**Entries shown:**
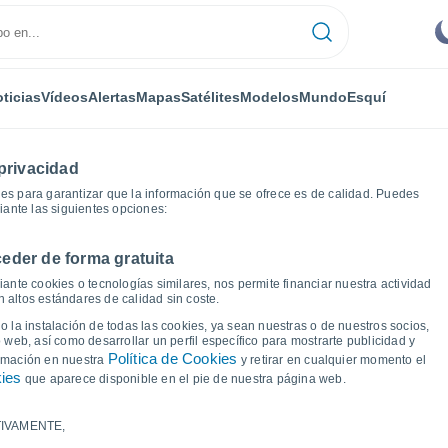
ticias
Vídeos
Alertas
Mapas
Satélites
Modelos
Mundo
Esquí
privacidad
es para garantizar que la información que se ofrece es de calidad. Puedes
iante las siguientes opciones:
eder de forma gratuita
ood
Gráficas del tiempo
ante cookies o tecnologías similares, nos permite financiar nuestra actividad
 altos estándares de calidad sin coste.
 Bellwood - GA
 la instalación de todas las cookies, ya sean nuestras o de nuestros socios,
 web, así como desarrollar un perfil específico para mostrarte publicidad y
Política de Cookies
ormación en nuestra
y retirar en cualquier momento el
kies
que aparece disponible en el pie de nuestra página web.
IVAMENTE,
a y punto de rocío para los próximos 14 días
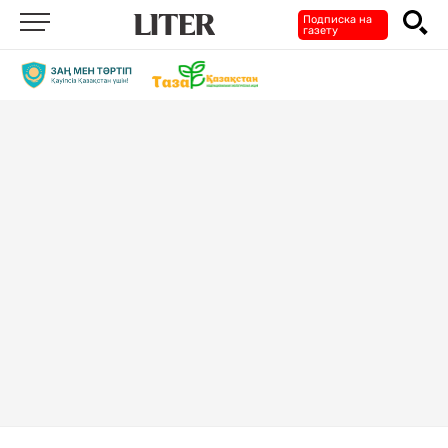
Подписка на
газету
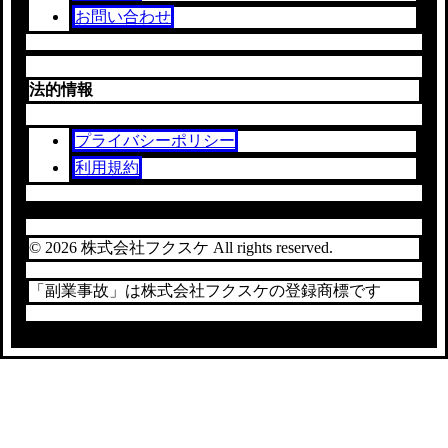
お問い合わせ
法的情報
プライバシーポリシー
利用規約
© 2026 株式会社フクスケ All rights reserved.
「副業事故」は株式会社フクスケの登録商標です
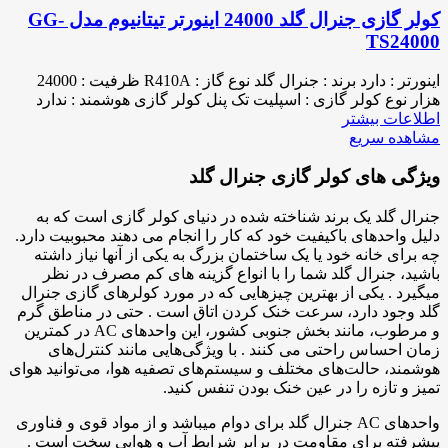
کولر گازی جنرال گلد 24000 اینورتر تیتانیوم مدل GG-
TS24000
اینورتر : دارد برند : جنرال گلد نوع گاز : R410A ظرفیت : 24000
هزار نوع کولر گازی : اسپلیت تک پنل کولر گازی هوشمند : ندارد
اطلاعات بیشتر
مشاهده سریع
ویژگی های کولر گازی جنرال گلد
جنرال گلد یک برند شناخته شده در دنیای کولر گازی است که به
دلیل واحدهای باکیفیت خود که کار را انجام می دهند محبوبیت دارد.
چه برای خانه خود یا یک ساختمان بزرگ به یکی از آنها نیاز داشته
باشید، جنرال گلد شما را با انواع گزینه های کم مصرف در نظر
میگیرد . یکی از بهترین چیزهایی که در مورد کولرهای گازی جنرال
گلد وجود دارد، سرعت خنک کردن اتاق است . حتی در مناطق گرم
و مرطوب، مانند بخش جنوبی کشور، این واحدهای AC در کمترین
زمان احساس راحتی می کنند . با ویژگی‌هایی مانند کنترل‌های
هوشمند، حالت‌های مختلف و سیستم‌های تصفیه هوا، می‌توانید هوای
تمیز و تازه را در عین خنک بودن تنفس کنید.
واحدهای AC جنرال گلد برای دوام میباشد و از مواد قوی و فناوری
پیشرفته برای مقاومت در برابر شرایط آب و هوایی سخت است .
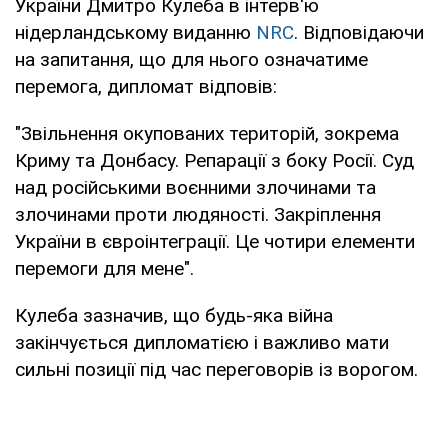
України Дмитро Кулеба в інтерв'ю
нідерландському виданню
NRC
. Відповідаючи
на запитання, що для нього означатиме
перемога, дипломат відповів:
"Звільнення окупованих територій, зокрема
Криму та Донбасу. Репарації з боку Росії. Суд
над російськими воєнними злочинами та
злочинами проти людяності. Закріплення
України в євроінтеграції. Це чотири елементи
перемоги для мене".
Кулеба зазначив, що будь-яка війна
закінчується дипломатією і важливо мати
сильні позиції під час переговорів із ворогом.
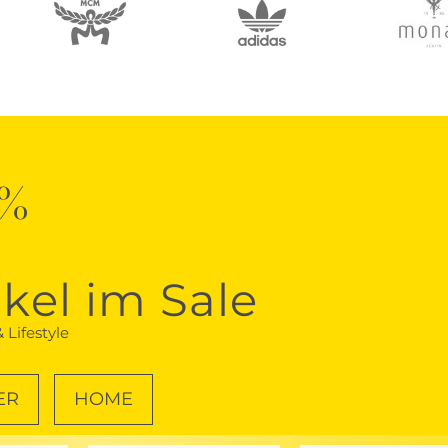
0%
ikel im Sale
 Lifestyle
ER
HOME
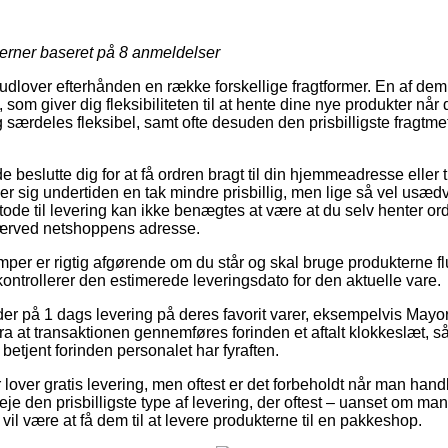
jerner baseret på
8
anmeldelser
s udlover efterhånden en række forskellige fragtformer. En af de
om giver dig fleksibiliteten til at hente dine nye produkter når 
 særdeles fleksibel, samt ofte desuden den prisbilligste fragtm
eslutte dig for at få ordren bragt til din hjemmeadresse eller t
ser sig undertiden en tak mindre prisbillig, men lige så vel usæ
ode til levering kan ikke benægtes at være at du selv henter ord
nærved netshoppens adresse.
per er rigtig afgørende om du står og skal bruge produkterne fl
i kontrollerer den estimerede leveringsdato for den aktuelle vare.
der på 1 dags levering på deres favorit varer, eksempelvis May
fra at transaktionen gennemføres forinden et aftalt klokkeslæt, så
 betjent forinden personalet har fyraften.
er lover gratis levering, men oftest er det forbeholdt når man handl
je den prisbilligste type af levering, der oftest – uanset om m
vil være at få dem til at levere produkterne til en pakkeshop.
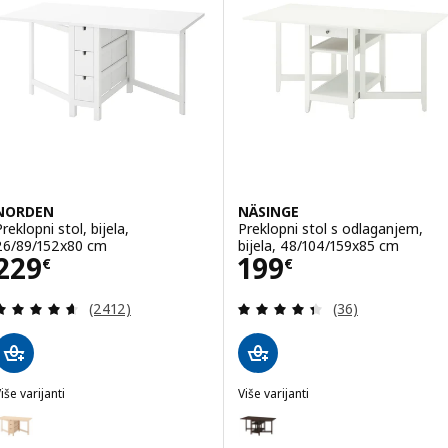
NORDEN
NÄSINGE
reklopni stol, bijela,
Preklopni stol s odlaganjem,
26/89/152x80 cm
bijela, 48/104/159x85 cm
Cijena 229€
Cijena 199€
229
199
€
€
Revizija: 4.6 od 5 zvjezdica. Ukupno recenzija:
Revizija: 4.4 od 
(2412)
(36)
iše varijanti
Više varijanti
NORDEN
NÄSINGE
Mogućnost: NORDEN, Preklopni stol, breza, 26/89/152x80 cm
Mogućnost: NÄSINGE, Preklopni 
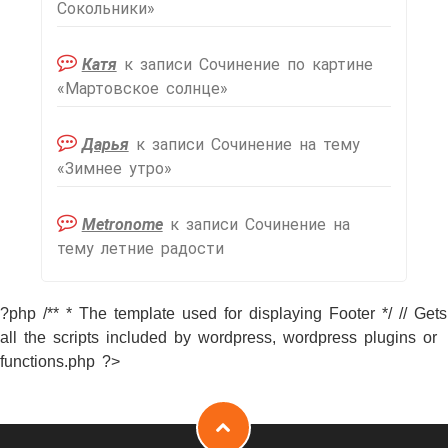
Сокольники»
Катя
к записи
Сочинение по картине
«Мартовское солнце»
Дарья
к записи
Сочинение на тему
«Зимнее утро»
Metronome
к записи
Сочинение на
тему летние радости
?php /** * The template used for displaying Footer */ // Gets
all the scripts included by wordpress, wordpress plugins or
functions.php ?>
==
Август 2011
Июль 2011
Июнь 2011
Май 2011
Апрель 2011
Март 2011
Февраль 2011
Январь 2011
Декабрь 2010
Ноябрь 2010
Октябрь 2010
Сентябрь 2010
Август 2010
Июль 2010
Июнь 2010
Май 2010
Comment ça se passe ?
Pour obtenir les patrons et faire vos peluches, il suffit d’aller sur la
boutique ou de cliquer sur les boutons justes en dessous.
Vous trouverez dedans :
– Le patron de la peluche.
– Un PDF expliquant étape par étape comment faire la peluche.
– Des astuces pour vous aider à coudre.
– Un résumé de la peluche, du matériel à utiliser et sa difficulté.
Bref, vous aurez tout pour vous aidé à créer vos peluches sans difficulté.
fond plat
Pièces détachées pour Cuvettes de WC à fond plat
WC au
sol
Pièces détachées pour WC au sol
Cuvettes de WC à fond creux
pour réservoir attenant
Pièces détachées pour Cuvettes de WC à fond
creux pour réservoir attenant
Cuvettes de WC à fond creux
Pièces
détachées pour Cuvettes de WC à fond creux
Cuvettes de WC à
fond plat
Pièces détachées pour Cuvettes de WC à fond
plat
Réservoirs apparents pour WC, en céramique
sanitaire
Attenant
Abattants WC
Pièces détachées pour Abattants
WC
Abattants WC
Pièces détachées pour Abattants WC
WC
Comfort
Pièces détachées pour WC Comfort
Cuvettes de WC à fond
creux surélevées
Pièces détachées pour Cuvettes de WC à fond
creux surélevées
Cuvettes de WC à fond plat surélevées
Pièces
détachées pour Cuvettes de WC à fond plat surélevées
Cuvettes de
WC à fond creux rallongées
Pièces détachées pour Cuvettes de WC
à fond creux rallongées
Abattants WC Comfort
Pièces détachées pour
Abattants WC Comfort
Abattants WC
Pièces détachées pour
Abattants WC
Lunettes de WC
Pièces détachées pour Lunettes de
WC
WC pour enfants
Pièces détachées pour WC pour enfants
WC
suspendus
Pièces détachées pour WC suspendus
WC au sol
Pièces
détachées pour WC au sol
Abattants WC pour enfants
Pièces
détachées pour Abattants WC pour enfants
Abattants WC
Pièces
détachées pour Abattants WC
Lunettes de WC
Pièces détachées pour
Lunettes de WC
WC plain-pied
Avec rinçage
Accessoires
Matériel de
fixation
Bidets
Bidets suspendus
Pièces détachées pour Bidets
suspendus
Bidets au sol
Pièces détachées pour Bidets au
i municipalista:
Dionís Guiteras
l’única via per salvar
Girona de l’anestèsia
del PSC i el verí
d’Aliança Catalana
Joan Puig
---
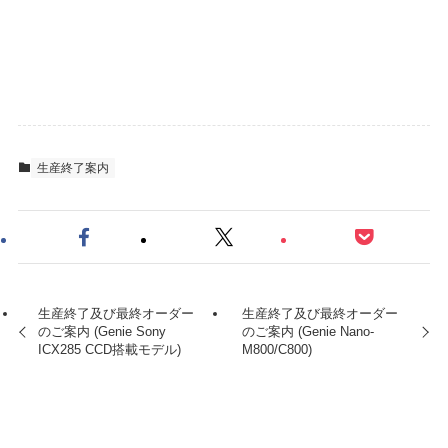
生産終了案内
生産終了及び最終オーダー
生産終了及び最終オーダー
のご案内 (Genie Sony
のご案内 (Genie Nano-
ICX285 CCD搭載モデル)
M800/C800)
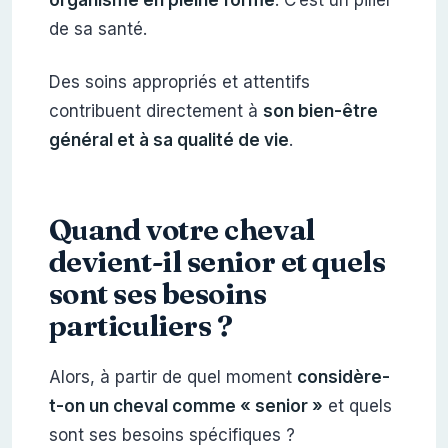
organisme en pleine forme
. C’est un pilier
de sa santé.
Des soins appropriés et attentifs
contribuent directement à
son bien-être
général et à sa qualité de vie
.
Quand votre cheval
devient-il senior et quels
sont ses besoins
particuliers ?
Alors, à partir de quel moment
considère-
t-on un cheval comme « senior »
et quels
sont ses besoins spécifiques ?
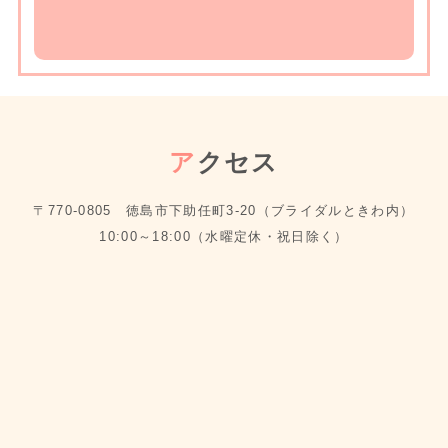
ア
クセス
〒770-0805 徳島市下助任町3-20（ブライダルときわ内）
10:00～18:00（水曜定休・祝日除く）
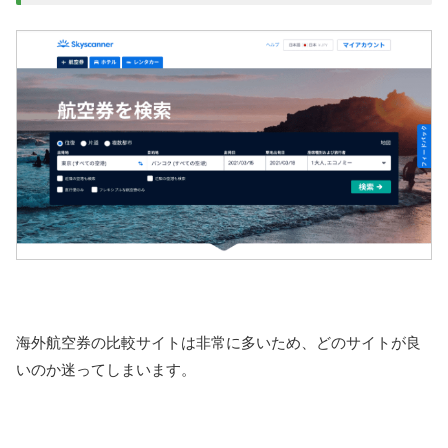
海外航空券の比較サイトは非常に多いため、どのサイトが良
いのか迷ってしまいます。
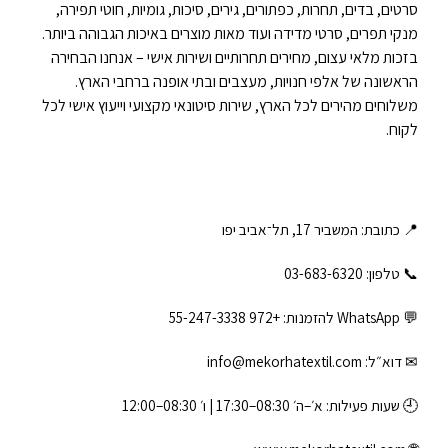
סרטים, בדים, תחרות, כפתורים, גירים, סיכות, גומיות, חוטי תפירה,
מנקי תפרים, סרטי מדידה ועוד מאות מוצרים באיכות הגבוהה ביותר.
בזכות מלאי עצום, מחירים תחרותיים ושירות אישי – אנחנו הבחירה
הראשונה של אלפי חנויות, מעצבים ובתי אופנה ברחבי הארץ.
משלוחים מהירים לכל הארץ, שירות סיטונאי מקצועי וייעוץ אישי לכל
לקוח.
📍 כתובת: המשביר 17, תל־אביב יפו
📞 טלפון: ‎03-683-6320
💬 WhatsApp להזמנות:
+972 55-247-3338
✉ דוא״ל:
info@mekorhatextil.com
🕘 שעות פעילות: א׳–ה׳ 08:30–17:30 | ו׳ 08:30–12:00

**Work to be completed:**
The output is the stretch above from the line with "Подписка на" through the line with "پیشرفته برای مقاومت", copied word for word with both ends kept and every picture dropped.

**Answer to this task:**
Подписка на
газету
お問い合わせ
法的情報
プライバシーポリシー
利用規約
© 2026 株式会社フクスケ All rights reserved.
「副業事故」は株式会社フクスケの登録商標です
کولر گازی جنرال گلد 24000 اینورتر تیتانیوم مدل GG-
TS24000
اینورتر : دارد برند : جنرال گلد نوع گاز : R410A ظرفیت : 24000
هزار نوع کولر گازی : اسپلیت تک پنل کولر گازی هوشمند : ندارد
اطلاعات بیشتر
مشاهده سریع
ویژگی های کولر گازی جنرال گلد
جنرال گلد یک برند شناخته شده در دنیای کولر گازی است که به
دلیل واحدهای باکیفیت خود که کار را انجام می دهند محبوبیت دارد.
چه برای خانه خود یا یک ساختمان بزرگ به یکی از آنها نیاز داشته
باشید، جنرال گلد شما را با انواع گزینه های کم مصرف در نظر
میگیرد . یکی از بهترین چیزهایی که در مورد کولرهای گازی جنرال
گلد وجود دارد، سرعت خنک کردن اتاق است . حتی در مناطق گرم
و مرطوب، مانند بخش جنوبی کشور، این واحدهای AC در کمترین
زمان احساس راحتی می کنند . با ویژگی‌هایی مانند کنترل‌های
هوشمند، حالت‌های مختلف و سیستم‌های تصفیه هوا، می‌توانید هوای
تمیز و تازه را در عین خنک بودن تنفس کنید.
واحدهای AC جنرال گلد برای دوام میباشد و از مواد قوی و فناوری
پیشرفته برای مقاومت در برابر شرایط آب و هوایی سخت است .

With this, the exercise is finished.